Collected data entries
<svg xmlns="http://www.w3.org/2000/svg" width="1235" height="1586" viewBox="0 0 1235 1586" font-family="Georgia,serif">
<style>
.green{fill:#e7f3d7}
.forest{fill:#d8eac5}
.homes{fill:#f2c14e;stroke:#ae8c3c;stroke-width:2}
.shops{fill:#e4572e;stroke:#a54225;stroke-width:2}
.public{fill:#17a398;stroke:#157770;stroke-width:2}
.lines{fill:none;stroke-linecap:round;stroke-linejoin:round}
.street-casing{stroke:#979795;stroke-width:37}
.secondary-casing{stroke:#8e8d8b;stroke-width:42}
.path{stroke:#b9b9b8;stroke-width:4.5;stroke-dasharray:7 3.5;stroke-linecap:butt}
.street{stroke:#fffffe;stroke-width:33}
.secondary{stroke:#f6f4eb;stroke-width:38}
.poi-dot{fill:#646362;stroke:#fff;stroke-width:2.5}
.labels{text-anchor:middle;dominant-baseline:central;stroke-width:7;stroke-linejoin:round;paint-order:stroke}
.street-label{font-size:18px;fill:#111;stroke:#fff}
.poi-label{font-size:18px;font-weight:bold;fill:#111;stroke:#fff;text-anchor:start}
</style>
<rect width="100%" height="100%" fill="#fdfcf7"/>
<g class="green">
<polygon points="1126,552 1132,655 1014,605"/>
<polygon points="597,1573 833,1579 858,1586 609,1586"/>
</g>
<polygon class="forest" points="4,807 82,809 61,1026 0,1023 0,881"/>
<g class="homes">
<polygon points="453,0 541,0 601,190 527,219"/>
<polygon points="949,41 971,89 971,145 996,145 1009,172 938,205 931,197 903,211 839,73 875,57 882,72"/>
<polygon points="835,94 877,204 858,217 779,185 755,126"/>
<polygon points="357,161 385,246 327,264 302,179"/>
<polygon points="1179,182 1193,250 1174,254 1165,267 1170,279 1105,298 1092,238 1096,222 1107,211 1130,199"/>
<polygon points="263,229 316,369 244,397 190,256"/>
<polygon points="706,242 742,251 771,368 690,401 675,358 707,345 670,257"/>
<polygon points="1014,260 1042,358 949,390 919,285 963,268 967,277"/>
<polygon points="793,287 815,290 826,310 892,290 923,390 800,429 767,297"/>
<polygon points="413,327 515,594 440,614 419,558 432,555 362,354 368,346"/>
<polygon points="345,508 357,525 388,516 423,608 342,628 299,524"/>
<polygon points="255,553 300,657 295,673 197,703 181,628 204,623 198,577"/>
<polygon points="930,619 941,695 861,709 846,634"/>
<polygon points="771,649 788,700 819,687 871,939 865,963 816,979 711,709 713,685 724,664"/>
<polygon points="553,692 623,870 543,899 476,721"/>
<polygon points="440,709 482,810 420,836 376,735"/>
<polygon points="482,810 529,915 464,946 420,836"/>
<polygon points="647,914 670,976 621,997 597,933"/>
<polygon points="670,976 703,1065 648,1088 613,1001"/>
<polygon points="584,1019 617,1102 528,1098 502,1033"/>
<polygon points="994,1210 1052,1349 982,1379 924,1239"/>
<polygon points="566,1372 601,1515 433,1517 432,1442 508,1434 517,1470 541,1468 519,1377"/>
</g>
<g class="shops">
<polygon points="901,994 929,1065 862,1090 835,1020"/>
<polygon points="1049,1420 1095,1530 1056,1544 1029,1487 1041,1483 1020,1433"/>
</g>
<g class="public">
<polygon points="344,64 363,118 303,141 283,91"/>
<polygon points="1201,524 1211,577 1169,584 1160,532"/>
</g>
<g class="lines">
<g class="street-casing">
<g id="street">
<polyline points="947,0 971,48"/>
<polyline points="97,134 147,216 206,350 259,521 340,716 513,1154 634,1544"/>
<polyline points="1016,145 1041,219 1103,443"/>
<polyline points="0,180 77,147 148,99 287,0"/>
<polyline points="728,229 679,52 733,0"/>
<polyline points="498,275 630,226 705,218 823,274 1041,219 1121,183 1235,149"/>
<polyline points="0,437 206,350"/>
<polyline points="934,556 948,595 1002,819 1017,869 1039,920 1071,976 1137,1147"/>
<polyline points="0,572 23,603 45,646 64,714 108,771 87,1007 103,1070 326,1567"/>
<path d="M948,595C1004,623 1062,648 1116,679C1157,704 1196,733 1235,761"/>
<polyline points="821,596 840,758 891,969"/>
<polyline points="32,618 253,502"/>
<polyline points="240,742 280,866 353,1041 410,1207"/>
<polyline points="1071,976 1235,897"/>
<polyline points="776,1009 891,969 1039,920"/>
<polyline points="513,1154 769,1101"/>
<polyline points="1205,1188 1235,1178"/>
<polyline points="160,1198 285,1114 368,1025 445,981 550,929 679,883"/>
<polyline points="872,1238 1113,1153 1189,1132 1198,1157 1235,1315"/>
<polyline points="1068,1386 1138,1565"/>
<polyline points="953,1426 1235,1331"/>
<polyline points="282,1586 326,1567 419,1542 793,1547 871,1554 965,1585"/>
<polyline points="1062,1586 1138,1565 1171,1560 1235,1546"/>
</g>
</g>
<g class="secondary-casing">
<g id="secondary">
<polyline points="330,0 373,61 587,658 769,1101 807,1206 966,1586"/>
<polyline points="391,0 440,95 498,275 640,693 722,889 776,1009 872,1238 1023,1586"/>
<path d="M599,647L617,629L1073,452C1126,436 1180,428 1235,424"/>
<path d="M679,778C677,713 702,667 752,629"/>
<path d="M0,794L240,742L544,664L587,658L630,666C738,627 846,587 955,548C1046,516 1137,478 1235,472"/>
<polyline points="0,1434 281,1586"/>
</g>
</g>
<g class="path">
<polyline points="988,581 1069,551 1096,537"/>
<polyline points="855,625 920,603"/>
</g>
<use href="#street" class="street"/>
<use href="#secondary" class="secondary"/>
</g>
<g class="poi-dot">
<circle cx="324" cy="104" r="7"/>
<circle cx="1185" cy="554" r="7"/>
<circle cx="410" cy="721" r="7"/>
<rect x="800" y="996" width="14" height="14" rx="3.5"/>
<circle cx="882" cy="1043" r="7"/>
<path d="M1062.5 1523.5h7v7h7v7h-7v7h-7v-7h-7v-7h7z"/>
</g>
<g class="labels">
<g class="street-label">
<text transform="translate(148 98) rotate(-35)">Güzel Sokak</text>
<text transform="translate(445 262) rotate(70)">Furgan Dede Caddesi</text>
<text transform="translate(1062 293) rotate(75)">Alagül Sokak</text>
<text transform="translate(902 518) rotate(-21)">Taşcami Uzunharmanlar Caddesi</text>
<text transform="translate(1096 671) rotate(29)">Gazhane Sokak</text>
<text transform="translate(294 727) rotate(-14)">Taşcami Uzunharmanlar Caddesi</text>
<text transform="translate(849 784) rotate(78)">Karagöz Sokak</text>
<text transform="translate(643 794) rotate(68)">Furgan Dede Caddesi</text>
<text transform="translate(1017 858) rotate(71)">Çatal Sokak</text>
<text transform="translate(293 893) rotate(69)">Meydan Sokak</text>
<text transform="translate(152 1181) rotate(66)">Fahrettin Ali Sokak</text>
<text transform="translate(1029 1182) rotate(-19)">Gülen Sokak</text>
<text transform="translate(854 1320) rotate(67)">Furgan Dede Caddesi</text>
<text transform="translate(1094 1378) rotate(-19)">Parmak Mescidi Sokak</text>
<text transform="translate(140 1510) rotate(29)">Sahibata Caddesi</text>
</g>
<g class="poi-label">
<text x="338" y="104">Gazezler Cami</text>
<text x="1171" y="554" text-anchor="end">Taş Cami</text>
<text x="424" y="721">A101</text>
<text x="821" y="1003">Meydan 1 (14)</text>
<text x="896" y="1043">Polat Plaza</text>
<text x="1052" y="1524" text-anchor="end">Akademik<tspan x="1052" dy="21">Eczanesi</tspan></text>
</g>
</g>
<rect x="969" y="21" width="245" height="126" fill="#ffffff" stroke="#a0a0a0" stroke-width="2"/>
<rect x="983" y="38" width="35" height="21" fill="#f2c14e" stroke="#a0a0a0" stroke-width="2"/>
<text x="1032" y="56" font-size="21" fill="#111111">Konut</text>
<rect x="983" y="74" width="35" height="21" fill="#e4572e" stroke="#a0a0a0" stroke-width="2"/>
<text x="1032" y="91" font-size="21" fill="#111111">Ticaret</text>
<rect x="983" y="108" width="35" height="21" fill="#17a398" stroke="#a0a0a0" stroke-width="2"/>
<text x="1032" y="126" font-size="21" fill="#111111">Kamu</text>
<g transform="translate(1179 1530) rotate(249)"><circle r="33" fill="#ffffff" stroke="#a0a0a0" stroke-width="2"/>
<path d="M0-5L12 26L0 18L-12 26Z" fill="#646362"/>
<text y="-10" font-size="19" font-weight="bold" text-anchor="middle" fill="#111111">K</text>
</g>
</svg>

BRIEF »
Total the lines of the data that include the word "labels", and give that total as the sole response.

EXPECTED ANSWER »
2